───── Extrait à lire ─────

Un nouveau règlement pour l’innovation alimentaire

Le 16 novembre 2015, la Commission européenne a annoncé la révision du règlement relatif aux nouveaux aliments. Ce nouveau règlement vise à permettre à permettre aux entreprises de commercialiser plus facilement des aliments nouveaux et innovants sur le marché de l’UE, tout en conservant un niveau de sécurité alimentaire élevé pour les consommateurs européens. Les nouvelles règles s’appliqueront deux ans après la date d’entrée en vigueur du nouveau règlement soit vers la fin 2017.

Les nouveaux aliments sont définis comme des denrées alimentaires dont la consommation était négligeable dans l’Union avant mai 1997 (date d’entrée en vigueur de la première législation relative aux nouveaux aliments). Il peut s’agir d’aliments récemment développés, d’aliments innovants ou d’aliments produits au moyen de nouvelles technologies et de procédés inédits, ainsi que de denrées alimentaires traditionnellement consommées en dehors de l’UE.

Entre 1997 et 2014, il y a eu près de 170 demandes d’autorisation dans l’ensemble de l’UE. Seuls 90 nouveaux aliments ont été autorisés en vue de leur utilisation. Il s’agit de produits traditionnellement consommés dans les pays tiers comme, par exemple, les graines de Chia ou produits grâce à des innovations technologiques comme les produits laitiers ayant fait l’objet d’un traitement thermique et fermentés à l’aide de micro-organismes.

─────

Prolongez, s'il vous plaît, le texte sur le règlement européen relatif aux nouveaux aliments à partir de sa dernière phrase.

───── Matériel fourni ─────

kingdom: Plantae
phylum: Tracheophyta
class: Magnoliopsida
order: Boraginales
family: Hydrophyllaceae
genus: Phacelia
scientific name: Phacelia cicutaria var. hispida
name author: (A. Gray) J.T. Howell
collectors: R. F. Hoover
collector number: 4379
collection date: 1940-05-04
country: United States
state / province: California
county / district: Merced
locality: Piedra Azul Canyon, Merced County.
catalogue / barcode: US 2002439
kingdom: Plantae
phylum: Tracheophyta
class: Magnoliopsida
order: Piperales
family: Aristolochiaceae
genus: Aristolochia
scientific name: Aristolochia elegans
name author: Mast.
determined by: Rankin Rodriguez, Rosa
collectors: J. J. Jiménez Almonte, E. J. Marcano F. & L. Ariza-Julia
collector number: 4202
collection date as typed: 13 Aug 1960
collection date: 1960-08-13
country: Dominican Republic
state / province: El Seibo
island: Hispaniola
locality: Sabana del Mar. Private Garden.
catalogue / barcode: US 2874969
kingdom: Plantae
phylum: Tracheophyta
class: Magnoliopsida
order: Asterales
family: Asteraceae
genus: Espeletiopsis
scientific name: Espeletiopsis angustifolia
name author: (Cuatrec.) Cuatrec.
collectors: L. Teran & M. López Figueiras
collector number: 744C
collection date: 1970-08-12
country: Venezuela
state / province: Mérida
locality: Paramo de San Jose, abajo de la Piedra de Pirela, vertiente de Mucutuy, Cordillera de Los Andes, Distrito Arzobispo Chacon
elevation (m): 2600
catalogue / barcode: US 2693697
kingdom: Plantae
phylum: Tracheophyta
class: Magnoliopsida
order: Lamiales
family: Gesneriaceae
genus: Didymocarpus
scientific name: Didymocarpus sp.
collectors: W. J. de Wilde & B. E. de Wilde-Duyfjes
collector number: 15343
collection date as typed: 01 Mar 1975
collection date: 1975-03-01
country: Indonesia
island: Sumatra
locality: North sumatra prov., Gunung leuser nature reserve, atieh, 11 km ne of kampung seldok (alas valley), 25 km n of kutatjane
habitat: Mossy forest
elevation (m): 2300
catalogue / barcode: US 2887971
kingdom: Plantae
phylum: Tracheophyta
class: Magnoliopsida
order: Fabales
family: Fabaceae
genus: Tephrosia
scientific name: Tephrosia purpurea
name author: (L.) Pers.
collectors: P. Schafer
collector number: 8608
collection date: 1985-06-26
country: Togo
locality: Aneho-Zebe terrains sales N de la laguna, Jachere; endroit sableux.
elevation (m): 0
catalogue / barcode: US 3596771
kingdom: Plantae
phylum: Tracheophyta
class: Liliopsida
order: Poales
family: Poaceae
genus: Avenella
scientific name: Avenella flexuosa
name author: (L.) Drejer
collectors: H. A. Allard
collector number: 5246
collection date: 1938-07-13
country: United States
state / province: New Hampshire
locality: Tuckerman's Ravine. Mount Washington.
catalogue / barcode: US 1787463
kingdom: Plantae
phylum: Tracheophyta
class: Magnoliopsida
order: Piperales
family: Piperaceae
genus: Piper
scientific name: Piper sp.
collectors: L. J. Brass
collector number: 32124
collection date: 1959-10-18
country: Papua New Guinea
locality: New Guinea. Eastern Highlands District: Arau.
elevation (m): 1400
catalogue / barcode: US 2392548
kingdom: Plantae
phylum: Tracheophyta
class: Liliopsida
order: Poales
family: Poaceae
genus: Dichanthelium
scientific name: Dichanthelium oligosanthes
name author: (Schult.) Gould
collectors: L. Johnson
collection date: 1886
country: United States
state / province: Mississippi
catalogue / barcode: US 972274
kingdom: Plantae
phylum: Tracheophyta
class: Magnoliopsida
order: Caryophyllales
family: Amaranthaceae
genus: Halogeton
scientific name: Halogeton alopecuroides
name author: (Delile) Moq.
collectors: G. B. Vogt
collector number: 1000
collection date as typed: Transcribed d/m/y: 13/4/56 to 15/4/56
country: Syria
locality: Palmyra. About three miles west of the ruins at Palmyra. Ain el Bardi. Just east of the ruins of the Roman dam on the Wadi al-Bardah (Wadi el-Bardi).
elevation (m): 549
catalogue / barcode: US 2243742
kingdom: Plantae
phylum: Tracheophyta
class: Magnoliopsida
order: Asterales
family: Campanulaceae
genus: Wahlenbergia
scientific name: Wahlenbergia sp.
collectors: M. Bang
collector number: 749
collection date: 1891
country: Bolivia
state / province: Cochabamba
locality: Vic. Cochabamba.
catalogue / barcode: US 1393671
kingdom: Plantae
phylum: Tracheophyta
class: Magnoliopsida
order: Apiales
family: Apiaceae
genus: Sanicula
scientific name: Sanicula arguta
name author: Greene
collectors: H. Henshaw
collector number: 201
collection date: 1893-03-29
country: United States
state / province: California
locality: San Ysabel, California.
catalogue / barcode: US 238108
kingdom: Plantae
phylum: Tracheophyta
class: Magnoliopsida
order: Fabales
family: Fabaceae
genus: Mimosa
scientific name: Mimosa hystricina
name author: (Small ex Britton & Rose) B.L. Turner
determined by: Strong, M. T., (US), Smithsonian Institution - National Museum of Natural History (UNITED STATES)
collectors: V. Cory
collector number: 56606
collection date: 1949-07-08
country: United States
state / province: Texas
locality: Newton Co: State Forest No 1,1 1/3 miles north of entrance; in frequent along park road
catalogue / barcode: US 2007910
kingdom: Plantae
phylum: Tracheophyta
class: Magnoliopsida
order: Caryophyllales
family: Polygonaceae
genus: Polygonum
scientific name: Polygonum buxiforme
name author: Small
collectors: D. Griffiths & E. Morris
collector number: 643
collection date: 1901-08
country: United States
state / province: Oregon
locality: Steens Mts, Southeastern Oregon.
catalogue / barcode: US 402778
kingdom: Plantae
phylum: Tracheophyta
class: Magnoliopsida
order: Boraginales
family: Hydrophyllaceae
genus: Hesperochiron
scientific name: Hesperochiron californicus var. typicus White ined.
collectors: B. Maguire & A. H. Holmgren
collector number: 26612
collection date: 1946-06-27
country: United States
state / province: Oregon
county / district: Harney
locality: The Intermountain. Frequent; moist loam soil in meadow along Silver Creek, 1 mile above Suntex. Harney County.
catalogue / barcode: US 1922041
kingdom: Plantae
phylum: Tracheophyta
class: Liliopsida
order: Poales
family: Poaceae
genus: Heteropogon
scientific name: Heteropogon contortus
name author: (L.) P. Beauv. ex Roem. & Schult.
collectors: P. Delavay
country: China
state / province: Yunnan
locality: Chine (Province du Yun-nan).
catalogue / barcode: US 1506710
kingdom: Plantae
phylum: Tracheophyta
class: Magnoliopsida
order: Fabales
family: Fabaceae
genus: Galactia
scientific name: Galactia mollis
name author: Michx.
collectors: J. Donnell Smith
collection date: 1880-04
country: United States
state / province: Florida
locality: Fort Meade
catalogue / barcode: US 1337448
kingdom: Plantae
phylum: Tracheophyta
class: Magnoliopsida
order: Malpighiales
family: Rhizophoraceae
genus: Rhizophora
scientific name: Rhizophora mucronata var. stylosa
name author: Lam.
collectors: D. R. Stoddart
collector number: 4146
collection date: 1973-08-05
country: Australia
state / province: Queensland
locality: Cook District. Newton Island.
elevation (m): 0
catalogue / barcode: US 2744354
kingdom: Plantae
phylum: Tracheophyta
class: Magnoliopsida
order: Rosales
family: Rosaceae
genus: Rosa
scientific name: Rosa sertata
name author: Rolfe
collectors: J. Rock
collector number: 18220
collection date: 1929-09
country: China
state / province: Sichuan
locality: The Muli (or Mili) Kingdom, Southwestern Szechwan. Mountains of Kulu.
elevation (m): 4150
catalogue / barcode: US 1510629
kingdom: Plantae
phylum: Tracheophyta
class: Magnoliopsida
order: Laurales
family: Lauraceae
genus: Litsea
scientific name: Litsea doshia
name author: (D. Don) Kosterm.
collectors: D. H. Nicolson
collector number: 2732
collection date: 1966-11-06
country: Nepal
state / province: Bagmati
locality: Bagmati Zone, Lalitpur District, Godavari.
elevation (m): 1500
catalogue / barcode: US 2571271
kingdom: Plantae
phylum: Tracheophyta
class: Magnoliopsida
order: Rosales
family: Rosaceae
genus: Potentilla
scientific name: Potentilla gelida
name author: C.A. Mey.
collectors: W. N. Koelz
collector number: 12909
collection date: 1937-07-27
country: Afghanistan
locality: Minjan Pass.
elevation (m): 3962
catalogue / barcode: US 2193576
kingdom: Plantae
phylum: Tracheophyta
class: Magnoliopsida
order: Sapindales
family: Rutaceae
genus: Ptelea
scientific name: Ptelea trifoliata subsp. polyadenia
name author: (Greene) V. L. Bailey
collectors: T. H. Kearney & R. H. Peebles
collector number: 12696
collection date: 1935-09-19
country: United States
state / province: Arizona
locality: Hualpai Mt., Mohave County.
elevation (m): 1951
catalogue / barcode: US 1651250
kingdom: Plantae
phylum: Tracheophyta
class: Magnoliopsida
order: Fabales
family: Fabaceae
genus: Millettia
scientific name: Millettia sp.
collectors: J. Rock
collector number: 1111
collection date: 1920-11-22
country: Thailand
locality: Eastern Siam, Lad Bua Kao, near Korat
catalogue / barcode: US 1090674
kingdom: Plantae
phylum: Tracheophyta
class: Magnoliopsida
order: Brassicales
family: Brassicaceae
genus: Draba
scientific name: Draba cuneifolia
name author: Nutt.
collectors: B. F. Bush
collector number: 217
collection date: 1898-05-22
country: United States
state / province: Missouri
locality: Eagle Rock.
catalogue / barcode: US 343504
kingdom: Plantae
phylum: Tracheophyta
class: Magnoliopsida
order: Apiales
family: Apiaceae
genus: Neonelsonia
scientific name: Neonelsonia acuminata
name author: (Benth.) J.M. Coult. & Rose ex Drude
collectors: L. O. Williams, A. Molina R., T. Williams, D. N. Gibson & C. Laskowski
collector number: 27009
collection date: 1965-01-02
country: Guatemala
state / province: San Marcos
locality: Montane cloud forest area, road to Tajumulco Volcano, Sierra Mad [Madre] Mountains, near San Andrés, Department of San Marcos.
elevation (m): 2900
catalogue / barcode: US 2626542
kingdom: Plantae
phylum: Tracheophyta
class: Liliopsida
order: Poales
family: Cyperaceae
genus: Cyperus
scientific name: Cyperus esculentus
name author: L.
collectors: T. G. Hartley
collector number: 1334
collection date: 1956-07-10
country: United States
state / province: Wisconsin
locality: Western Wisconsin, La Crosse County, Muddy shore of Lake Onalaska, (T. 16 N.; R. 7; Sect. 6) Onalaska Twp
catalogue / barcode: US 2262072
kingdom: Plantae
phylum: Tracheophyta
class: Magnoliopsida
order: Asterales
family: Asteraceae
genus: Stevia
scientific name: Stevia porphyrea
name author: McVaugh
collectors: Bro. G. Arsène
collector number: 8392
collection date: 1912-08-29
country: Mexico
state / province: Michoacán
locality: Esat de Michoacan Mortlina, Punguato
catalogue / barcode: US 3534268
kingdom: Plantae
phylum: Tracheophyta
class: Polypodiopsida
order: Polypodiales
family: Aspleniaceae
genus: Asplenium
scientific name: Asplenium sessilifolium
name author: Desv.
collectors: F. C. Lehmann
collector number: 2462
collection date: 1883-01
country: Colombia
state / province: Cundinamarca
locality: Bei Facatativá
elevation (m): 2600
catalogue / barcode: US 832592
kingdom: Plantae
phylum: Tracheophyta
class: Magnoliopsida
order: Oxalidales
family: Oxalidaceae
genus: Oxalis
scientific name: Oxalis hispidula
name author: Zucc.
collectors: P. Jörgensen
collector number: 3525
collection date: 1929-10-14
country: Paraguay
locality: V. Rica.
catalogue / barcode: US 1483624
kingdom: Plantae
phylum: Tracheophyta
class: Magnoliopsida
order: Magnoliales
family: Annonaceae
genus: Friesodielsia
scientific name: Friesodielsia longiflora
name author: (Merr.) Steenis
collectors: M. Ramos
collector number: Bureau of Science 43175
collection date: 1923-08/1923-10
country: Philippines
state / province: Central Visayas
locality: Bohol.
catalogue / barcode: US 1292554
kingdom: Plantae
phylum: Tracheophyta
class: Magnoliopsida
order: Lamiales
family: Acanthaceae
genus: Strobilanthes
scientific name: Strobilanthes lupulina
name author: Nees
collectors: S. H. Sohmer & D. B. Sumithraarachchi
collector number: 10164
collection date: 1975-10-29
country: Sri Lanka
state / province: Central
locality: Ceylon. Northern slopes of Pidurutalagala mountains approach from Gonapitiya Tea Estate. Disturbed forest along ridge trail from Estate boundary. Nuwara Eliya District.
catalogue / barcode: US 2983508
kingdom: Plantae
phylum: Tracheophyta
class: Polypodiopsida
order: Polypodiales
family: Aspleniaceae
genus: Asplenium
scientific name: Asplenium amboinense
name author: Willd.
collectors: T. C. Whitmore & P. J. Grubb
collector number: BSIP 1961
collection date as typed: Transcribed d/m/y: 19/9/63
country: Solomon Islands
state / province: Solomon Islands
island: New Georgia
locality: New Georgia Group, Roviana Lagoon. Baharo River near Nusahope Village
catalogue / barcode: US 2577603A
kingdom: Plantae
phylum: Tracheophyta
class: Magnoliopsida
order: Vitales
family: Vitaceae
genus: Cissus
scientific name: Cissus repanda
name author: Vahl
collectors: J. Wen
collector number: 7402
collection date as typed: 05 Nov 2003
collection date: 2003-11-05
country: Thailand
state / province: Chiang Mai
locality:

─────

Résultat obtenu
Le nouveau règlement crée un système d’autorisation centralisé, permettant aux demandeurs sollicitant une autorisation de simplifier et d’accélérer la procédure d’autorisation : l’EFSA mène l’évaluation scientifique des risques inhérents à un nouvel aliment et la Commission assure la gestion des dossiers de chaque demandeur.
Les nouveaux aliments ne peuvent être approuvés que s’ils ne présentent aucun risque pour la santé publique, s’ils ne sont pas désavantageux sur le plan nutritionnel par rapport à un aliment similaire qu’ils viendraient remplacer et s’ils n’induisent pas en erreur le consommateur. L’autorisation fixe les conditions de leur utilisation, leur dénomination en tant qu’aliment/ingrédient alimentaire et les exigences en matière d’étiquetage.

Les denrées alimentaires provenant de pays tiers

S’il est historiquement démontré que l’aliment traditionnel est sûr et qu’aucun État membre de l’UE ou l’EFSA ne soulève de problème de sécurité, la commercialisation de cet aliment traditionnel sera autorisée sur la base d’une notification émanant de l’exploitant concerné au sein du secteur alimentaire.

Les nanomatériaux

Le nouveau règlement précise que les nanomatériaux manufacturés, tels que définis dans la nouvelle législation, requièrent une autorisation en tant que nouvel aliment avant d’être utilisés dans des denrées alimentaires. Les demandeurs doivent démontrer qu’ils ont eu recours aux méthodes d’essai les plus modernes pour tester les nanomatériaux manufacturés ayant fait l’objet d’une demande d’autorisation.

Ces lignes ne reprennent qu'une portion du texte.